Hace unos días se anunció que España va a ser sede principal, junto con Portugal y Marruecos de la Copa del Mundo de fútbol en 2030. Nuestro país, que albergó la edición de 1982 (casi cincuenta años desde Naranjito, casi nada), será anfitrión de uno de los torneos deportivos más seguidos en el mundo. Muchas generaciones no hemos visto un Mundial en España, y esta noticia debería ser un motivo de alegría.

A priori, debería ser positivo para nuestro país, por lo que supone de escaparate de cara al mundo y por el retorno económico que supondrá, en cuanto a visitantes directos e indirectos, sea por la propia Copa del Mundo o por el efecto llamada. Un Mundial pone al país organizador en boca de todos y eso supone habitualmente un gran impulso en el turismo, principal motor económico de nuestro país.

A raíz de la adjudicación del torneo por parte de la FIFA a España, surgieron multitud de reportajes y entrevistas acerca de las posibles ciudades sede dentro de nuestra geografía. Entre ellos, escuché un programa de radio en una emisora nacional. En ella, el periodista entrevistaba a los alcaldes y alcaldesas de casi todas las ciudades que son candidatas para albergar partidos en 2030: Málaga, Zaragoza, Valencia, Las Palmas de Gran Canaria o Gijón eran algunas de ellas.

Por supuesto, muy en su papel, todos los regidores municipales loaban las virtudes de sus respectivas capitales y aseguraban que todas ellas serían una gran sede para partidos del Mundial. Ninguno quería perder su trozo de un pastel que tiene un número muy limitado de porciones.
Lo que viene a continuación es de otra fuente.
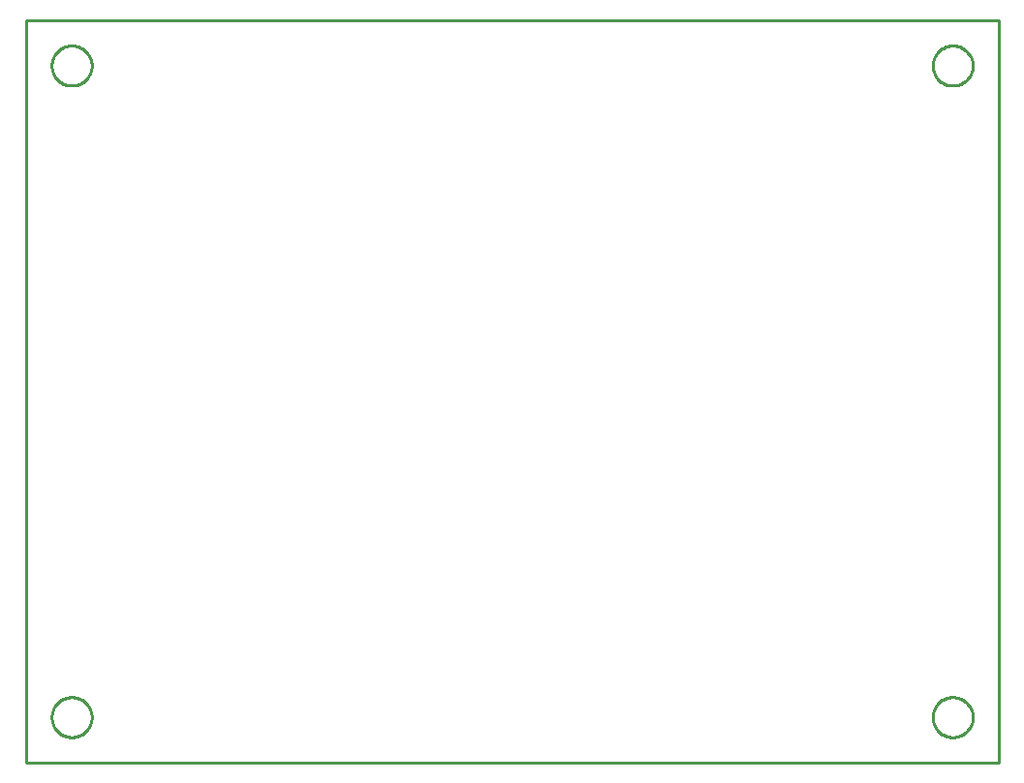
<source format=gbr>
G04 EAGLE Gerber RS-274X export*
G75*
%MOMM*%
%FSLAX34Y34*%
%LPD*%
%AMOC8*
5,1,8,0,0,1.08239X$1,22.5*%
G01*
%ADD10C,0.254000*%


D10*
X0Y0D02*
X850000Y0D01*
X850000Y650000D01*
X0Y650000D01*
X0Y0D01*
X57500Y39427D02*
X57425Y38284D01*
X57276Y37148D01*
X57052Y36024D01*
X56755Y34917D01*
X56387Y33832D01*
X55949Y32774D01*
X55442Y31746D01*
X54869Y30754D01*
X54232Y29801D01*
X53535Y28892D01*
X52779Y28031D01*
X51969Y27221D01*
X51108Y26465D01*
X50199Y25768D01*
X49246Y25131D01*
X48254Y24558D01*
X47226Y24051D01*
X46168Y23613D01*
X45083Y23245D01*
X43976Y22948D01*
X42852Y22725D01*
X41716Y22575D01*
X40573Y22500D01*
X39427Y22500D01*
X38284Y22575D01*
X37148Y22725D01*
X36024Y22948D01*
X34917Y23245D01*
X33832Y23613D01*
X32774Y24051D01*
X31746Y24558D01*
X30754Y25131D01*
X29801Y25768D01*
X28892Y26465D01*
X28031Y27221D01*
X27221Y28031D01*
X26465Y28892D01*
X25768Y29801D01*
X25131Y30754D01*
X24558Y31746D01*
X24051Y32774D01*
X23613Y33832D01*
X23245Y34917D01*
X22948Y36024D01*
X22725Y37148D01*
X22575Y38284D01*
X22500Y39427D01*
X22500Y40573D01*
X22575Y41716D01*
X22725Y42852D01*
X22948Y43976D01*
X23245Y45083D01*
X23613Y46168D01*
X24051Y47226D01*
X24558Y48254D01*
X25131Y49246D01*
X25768Y50199D01*
X26465Y51108D01*
X27221Y51969D01*
X28031Y52779D01*
X28892Y53535D01*
X29801Y54232D01*
X30754Y54869D01*
X31746Y55442D01*
X32774Y55949D01*
X33832Y56387D01*
X34917Y56755D01*
X36024Y57052D01*
X37148Y57276D01*
X38284Y57425D01*
X39427Y57500D01*
X40573Y57500D01*
X41716Y57425D01*
X42852Y57276D01*
X43976Y57052D01*
X45083Y56755D01*
X46168Y56387D01*
X47226Y55949D01*
X48254Y55442D01*
X49246Y54869D01*
X50199Y54232D01*
X51108Y53535D01*
X51969Y52779D01*
X52779Y51969D01*
X53535Y51108D01*
X54232Y50199D01*
X54869Y49246D01*
X55442Y48254D01*
X55949Y47226D01*
X56387Y46168D01*
X56755Y45083D01*
X57052Y43976D01*
X57276Y42852D01*
X57425Y41716D01*
X57500Y40573D01*
X57500Y39427D01*
X827500Y39427D02*
X827425Y38284D01*
X827276Y37148D01*
X827052Y36024D01*
X826755Y34917D01*
X826387Y33832D01*
X825949Y32774D01*
X825442Y31746D01*
X824869Y30754D01*
X824232Y29801D01*
X823535Y28892D01*
X822779Y28031D01*
X821969Y27221D01*
X821108Y26465D01*
X820199Y25768D01*
X819246Y25131D01*
X818254Y24558D01*
X817226Y24051D01*
X816168Y23613D01*
X815083Y23245D01*
X813976Y22948D01*
X812852Y22725D01*
X811716Y22575D01*
X810573Y22500D01*
X809427Y22500D01*
X808284Y22575D01*
X807148Y22725D01*
X806024Y22948D01*
X804917Y23245D01*
X803832Y23613D01*
X802774Y24051D01*
X801746Y24558D01*
X800754Y25131D01*
X799801Y25768D01*
X798892Y26465D01*
X798031Y27221D01*
X797221Y28031D01*
X796465Y28892D01*
X795768Y29801D01*
X795131Y30754D01*
X794558Y31746D01*
X794051Y32774D01*
X793613Y33832D01*
X793245Y34917D01*
X792948Y36024D01*
X792725Y37148D01*
X792575Y38284D01*
X792500Y39427D01*
X792500Y40573D01*
X792575Y41716D01*
X792725Y42852D01*
X792948Y43976D01*
X793245Y45083D01*
X793613Y46168D01*
X794051Y47226D01*
X794558Y48254D01*
X795131Y49246D01*
X795768Y50199D01*
X796465Y51108D01*
X797221Y51969D01*
X798031Y52779D01*
X798892Y53535D01*
X799801Y54232D01*
X800754Y54869D01*
X801746Y55442D01*
X802774Y55949D01*
X803832Y56387D01*
X804917Y56755D01*
X806024Y57052D01*
X807148Y57276D01*
X808284Y57425D01*
X809427Y57500D01*
X810573Y57500D01*
X811716Y57425D01*
X812852Y57276D01*
X813976Y57052D01*
X815083Y56755D01*
X816168Y56387D01*
X817226Y55949D01*
X818254Y55442D01*
X819246Y54869D01*
X820199Y54232D01*
X821108Y53535D01*
X821969Y52779D01*
X822779Y51969D01*
X823535Y51108D01*
X824232Y50199D01*
X824869Y49246D01*
X825442Y48254D01*
X825949Y47226D01*
X826387Y46168D01*
X826755Y45083D01*
X827052Y43976D01*
X827276Y42852D01*
X827425Y41716D01*
X827500Y40573D01*
X827500Y39427D01*
X57500Y609427D02*
X57425Y608284D01*
X57276Y607148D01*
X57052Y606024D01*
X56755Y604917D01*
X56387Y603832D01*
X55949Y602774D01*
X55442Y601746D01*
X54869Y600754D01*
X54232Y599801D01*
X53535Y598892D01*
X52779Y598031D01*
X51969Y597221D01*
X51108Y596465D01*
X50199Y595768D01*
X49246Y595131D01*
X48254Y594558D01*
X47226Y594051D01*
X46168Y593613D01*
X45083Y593245D01*
X43976Y592948D01*
X42852Y592725D01*
X41716Y592575D01*
X40573Y592500D01*
X39427Y592500D01*
X38284Y592575D01*
X37148Y592725D01*
X36024Y592948D01*
X34917Y593245D01*
X33832Y593613D01*
X32774Y594051D01*
X31746Y594558D01*
X30754Y595131D01*
X29801Y595768D01*
X28892Y596465D01*
X28031Y597221D01*
X27221Y598031D01*
X26465Y598892D01*
X25768Y599801D01*
X25131Y600754D01*
X24558Y601746D01*
X24051Y602774D01*
X23613Y603832D01*
X23245Y604917D01*
X22948Y606024D01*
X22725Y607148D01*
X22575Y608284D01*
X22500Y609427D01*
X22500Y610573D01*
X22575Y611716D01*
X22725Y612852D01*
X22948Y613976D01*
X23245Y615083D01*
X23613Y616168D01*
X24051Y617226D01*
X24558Y618254D01*
X25131Y619246D01*
X25768Y620199D01*
X26465Y621108D01*
X27221Y621969D01*
X28031Y622779D01*
X28892Y623535D01*
X29801Y624232D01*
X30754Y624869D01*
X31746Y625442D01*
X32774Y625949D01*
X33832Y626387D01*
X34917Y626755D01*
X36024Y627052D01*
X37148Y627276D01*
X38284Y627425D01*
X39427Y627500D01*
X40573Y627500D01*
X41716Y627425D01*
X42852Y627276D01*
X43976Y627052D01*
X45083Y626755D01*
X46168Y626387D01*
X47226Y625949D01*
X48254Y625442D01*
X49246Y624869D01*
X50199Y624232D01*
X51108Y623535D01*
X51969Y622779D01*
X52779Y621969D01*
X53535Y621108D01*
X54232Y620199D01*
X54869Y619246D01*
X55442Y618254D01*
X55949Y617226D01*
X56387Y616168D01*
X56755Y615083D01*
X57052Y613976D01*
X57276Y612852D01*
X57425Y611716D01*
X57500Y610573D01*
X57500Y609427D01*
X827500Y609427D02*
X827425Y608284D01*
X827276Y607148D01*
X827052Y606024D01*
X826755Y604917D01*
X826387Y603832D01*
X825949Y602774D01*
X825442Y601746D01*
X824869Y600754D01*
X824232Y599801D01*
X823535Y598892D01*
X822779Y598031D01*
X821969Y597221D01*
X821108Y596465D01*
X820199Y595768D01*
X819246Y595131D01*
X818254Y594558D01*
X817226Y594051D01*
X816168Y593613D01*
X815083Y593245D01*
X813976Y592948D01*
X812852Y592725D01*
X811716Y592575D01*
X810573Y592500D01*
X809427Y592500D01*
X808284Y592575D01*
X807148Y592725D01*
X806024Y592948D01*
X804917Y593245D01*
X803832Y593613D01*
X802774Y594051D01*
X801746Y594558D01*
X800754Y595131D01*
X799801Y595768D01*
X798892Y596465D01*
X798031Y597221D01*
X797221Y598031D01*
X796465Y598892D01*
X795768Y599801D01*
X795131Y600754D01*
X794558Y601746D01*
X794051Y602774D01*
X793613Y603832D01*
X793245Y604917D01*
X792948Y606024D01*
X792725Y607148D01*
X792575Y608284D01*
X792500Y609427D01*
X792500Y610573D01*
X792575Y611716D01*
X792725Y612852D01*
X792948Y613976D01*
X793245Y615083D01*
X793613Y616168D01*
X794051Y617226D01*
X794558Y618254D01*
X795131Y619246D01*
X795768Y620199D01*
X796465Y621108D01*
X797221Y621969D01*
X798031Y622779D01*
X798892Y623535D01*
X799801Y624232D01*
X800754Y624869D01*
X801746Y625442D01*
X802774Y625949D01*
X803832Y626387D01*
X804917Y626755D01*
X806024Y627052D01*
X807148Y627276D01*
X808284Y627425D01*
X809427Y627500D01*
X810573Y627500D01*
X811716Y627425D01*
X812852Y627276D01*
X813976Y627052D01*
X815083Y626755D01*
X816168Y626387D01*
X817226Y625949D01*
X818254Y625442D01*
X819246Y624869D01*
X820199Y624232D01*
X821108Y623535D01*
X821969Y622779D01*
X822779Y621969D01*
X823535Y621108D01*
X824232Y620199D01*
X824869Y619246D01*
X825442Y618254D01*
X825949Y617226D01*
X826387Y616168D01*
X826755Y615083D01*
X827052Y613976D01*
X827276Y612852D01*
X827425Y611716D01*
X827500Y610573D01*
X827500Y609427D01*
M02*

</source>
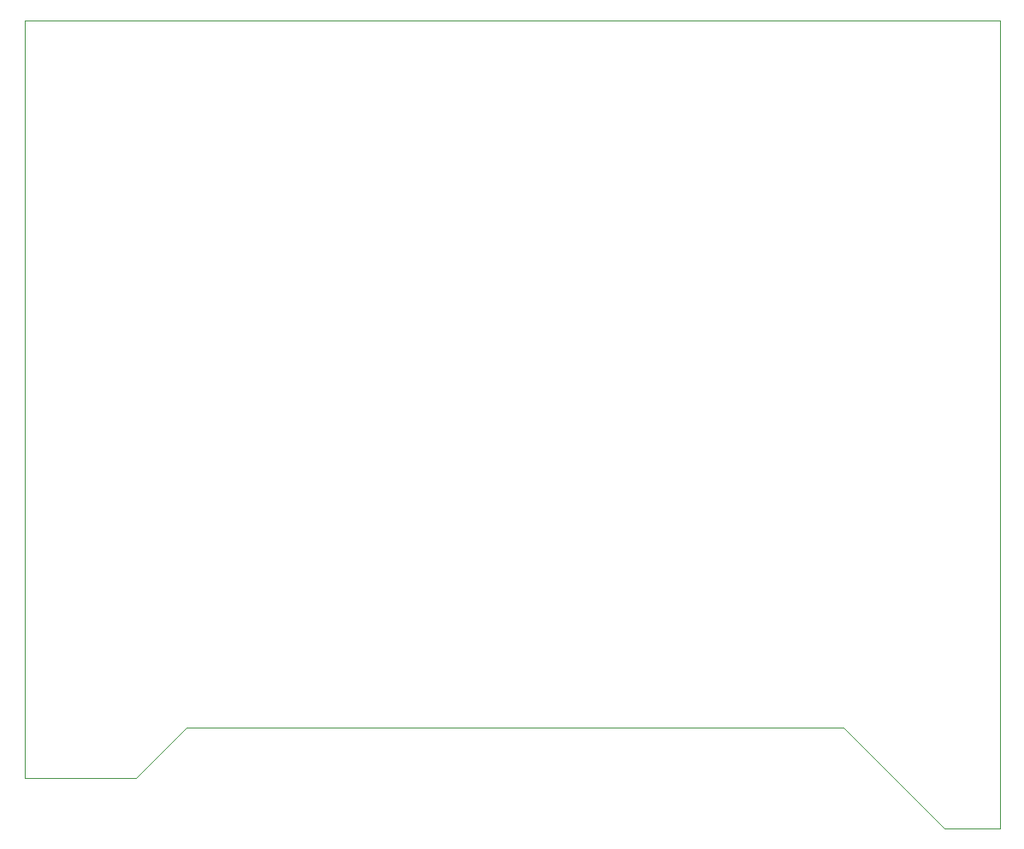
<source format=gm1>
G04 #@! TF.GenerationSoftware,KiCad,Pcbnew,(5.1.5-0-10_14)*
G04 #@! TF.CreationDate,2023-03-12T15:51:32+01:00*
G04 #@! TF.ProjectId,AC_board,41435f62-6f61-4726-942e-6b696361645f,v01*
G04 #@! TF.SameCoordinates,Original*
G04 #@! TF.FileFunction,Profile,NP*
%FSLAX46Y46*%
G04 Gerber Fmt 4.6, Leading zero omitted, Abs format (unit mm)*
G04 Created by KiCad (PCBNEW (5.1.5-0-10_14)) date 2023-03-12 15:51:32*
%MOMM*%
%LPD*%
G04 APERTURE LIST*
%ADD10C,0.050000*%
G04 APERTURE END LIST*
D10*
X160000000Y-130000000D02*
X165500000Y-130000000D01*
X165500000Y-50000000D02*
X165500000Y-130000000D01*
X150000000Y-120000000D02*
X160000000Y-130000000D01*
X85000000Y-120000000D02*
X150000000Y-120000000D01*
X80000000Y-125000000D02*
X85000000Y-120000000D01*
X80000000Y-125000000D02*
X69000000Y-125000000D01*
X69000000Y-50000000D02*
X165500000Y-50000000D01*
X69000000Y-125000000D02*
X69000000Y-50000000D01*
M02*

</source>
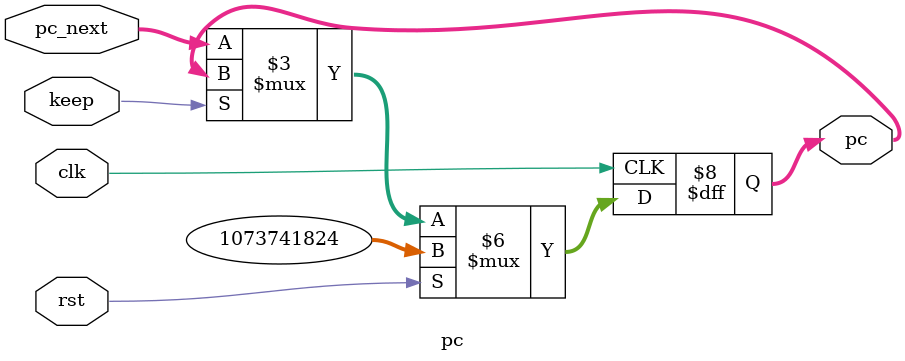
<source format=v>
module pc #(
    parameter RESET_PC = 32'h4000_0000
) (
    input clk,
    input rst,
    input keep,
    input [31:0] pc_next,

    output reg [31:0] pc
);

    always @(posedge clk) begin
        if (rst) begin
            pc <= RESET_PC;
        end
        else if (keep) begin
            pc <= pc;
        end
        else begin
            pc <= pc_next;
        end
    end
endmodule
</source>
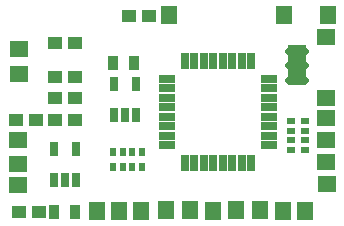
<source format=gts>
G75*
%MOIN*%
%OFA0B0*%
%FSLAX25Y25*%
%IPPOS*%
%LPD*%
%AMOC8*
5,1,8,0,0,1.08239X$1,22.5*
%
%ADD10R,0.04731X0.04337*%
%ADD11R,0.06400X0.05400*%
%ADD12R,0.05400X0.06400*%
%ADD13R,0.03550X0.05124*%
%ADD14R,0.02959X0.02369*%
%ADD15R,0.02369X0.02959*%
%ADD16R,0.02565X0.05124*%
%ADD17R,0.05400X0.02600*%
%ADD18R,0.02600X0.05400*%
%ADD19C,0.02172*%
%ADD20R,0.06040X0.13760*%
D10*
X0006487Y0008415D03*
X0013180Y0008415D03*
X0012000Y0039128D03*
X0018492Y0038927D03*
X0025185Y0038927D03*
X0025194Y0046298D03*
X0018501Y0046298D03*
X0018246Y0053419D03*
X0024939Y0053419D03*
X0025137Y0064831D03*
X0018444Y0064831D03*
X0042938Y0073725D03*
X0049631Y0073725D03*
X0005307Y0039128D03*
D11*
X0006190Y0032313D03*
X0005978Y0024470D03*
X0006190Y0017483D03*
X0006390Y0054431D03*
X0006390Y0062631D03*
X0108826Y0066699D03*
X0108646Y0046325D03*
X0108646Y0039702D03*
X0108646Y0032467D03*
X0108610Y0025139D03*
X0108907Y0017648D03*
D12*
X0101577Y0008922D03*
X0094361Y0008918D03*
X0086797Y0009033D03*
X0078775Y0009001D03*
X0071092Y0008837D03*
X0063451Y0009027D03*
X0055370Y0009027D03*
X0047039Y0008922D03*
X0039611Y0008754D03*
X0032269Y0008859D03*
X0056250Y0073972D03*
X0094677Y0073998D03*
X0109217Y0074112D03*
D13*
X0044779Y0058138D03*
X0037693Y0058138D03*
X0025140Y0008394D03*
X0018054Y0008394D03*
D14*
X0096893Y0029206D03*
X0096893Y0032356D03*
X0096893Y0035505D03*
X0096893Y0038655D03*
X0101815Y0038655D03*
X0101815Y0035505D03*
X0101815Y0032356D03*
X0101815Y0029206D03*
D15*
X0047299Y0028306D03*
X0044149Y0028306D03*
X0040999Y0028306D03*
X0037850Y0028306D03*
X0037850Y0023385D03*
X0040999Y0023385D03*
X0044149Y0023385D03*
X0047299Y0023385D03*
D16*
X0045359Y0040794D03*
X0041618Y0040794D03*
X0037878Y0040794D03*
X0037878Y0051031D03*
X0045359Y0051031D03*
X0025434Y0029420D03*
X0017954Y0029420D03*
X0017954Y0019183D03*
X0021694Y0019183D03*
X0025434Y0019183D03*
D17*
X0055849Y0030730D03*
X0055849Y0033880D03*
X0055849Y0037029D03*
X0055849Y0040179D03*
X0055849Y0043329D03*
X0055849Y0046478D03*
X0055849Y0049628D03*
X0055849Y0052777D03*
X0089649Y0052777D03*
X0089649Y0049628D03*
X0089649Y0046478D03*
X0089649Y0043329D03*
X0089649Y0040179D03*
X0089649Y0037029D03*
X0089649Y0033880D03*
X0089649Y0030730D03*
D18*
X0083772Y0024854D03*
X0080623Y0024854D03*
X0077473Y0024854D03*
X0074323Y0024854D03*
X0071174Y0024854D03*
X0068024Y0024854D03*
X0064875Y0024854D03*
X0061725Y0024854D03*
X0061725Y0058654D03*
X0064875Y0058654D03*
X0068024Y0058654D03*
X0071174Y0058654D03*
X0074323Y0058654D03*
X0077473Y0058654D03*
X0080623Y0058654D03*
X0083772Y0058654D03*
D19*
X0096029Y0057271D02*
X0101757Y0057271D01*
X0101757Y0052547D02*
X0096029Y0052547D01*
X0096029Y0061995D02*
X0101757Y0061995D01*
D20*
X0098903Y0057261D03*
M02*

</source>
El problema venía cuando el presentador les preguntaba sobre los números: la mayoría de estadios “necesitan urgentemente” grandes remodelaciones, cuando no directamente la construcción de uno nuevo, para adecuarse a las exigencias de FIFA. Las cantidades, en la gran mayoría de casos, se iban a las nueve cifras. Trescientos millones de euros por aquí, doscientos largos por allá, ciento y pico en otro sitio… por supuesto, la gran mayoría de ayuntamientos no podían sufragar esos gastos, difícilmente explicables en términos de retorno, sea a nivel directo o indirecto.

Son cifras que, en según qué ayuntamientos, suponen el presupuesto municipal de todo un año. Y claro, hay otras prioridades.

En la gran mayoría de los casos, esos estadios se utilizan el 80% de los días que se abren para eventos muy concretos, partidos de La Liga en su mayoría, suponiendo un beneficio para los clubes locales, y en pocos casos, conciertos o grandes eventos que supongan un retorno directo para la población de las ciudades.

Creo que los grandes eventos son una gran oportunidad para promocionar un país, pero no estoy seguro de que dilapidar miles de millones de dinero público en cemento que beneficie a unos pocos, clubes deportivos en este caso, sea la mejor forma de demostrar que hemos aprendido del bofetón que supuso la crisis de 2008, donde la corrupción campaba a sus anchas, al calor de un millón que se perdía por aquí y una comisión de más que se pagaba por allá.

En mi modesta opinión, muy diferente sería un caso como unos Juegos Olímpicos. El deporte en nuestro país está jibarizado por el fútbol, e invertir un dineral en estadios en todas las ciudades no creo que sea tan necesario como tejer una red de instalaciones deportivas de primer nivel que permitan organizar eventos de todos los deportes y no solamente en uno. Por supuesto, todo bien planificado y estructurado, para evitar imágenes como las de los estadios de Pekín, que apenas quince años después de los Juegos de 2008 no son más que ruinas abandonadas.

Hacer una inversión fuerte para utilizar el deporte como promoción de un país sí es una gran idea, hacerlo para negocio de unos pocos, bajo mi punto de vista, no.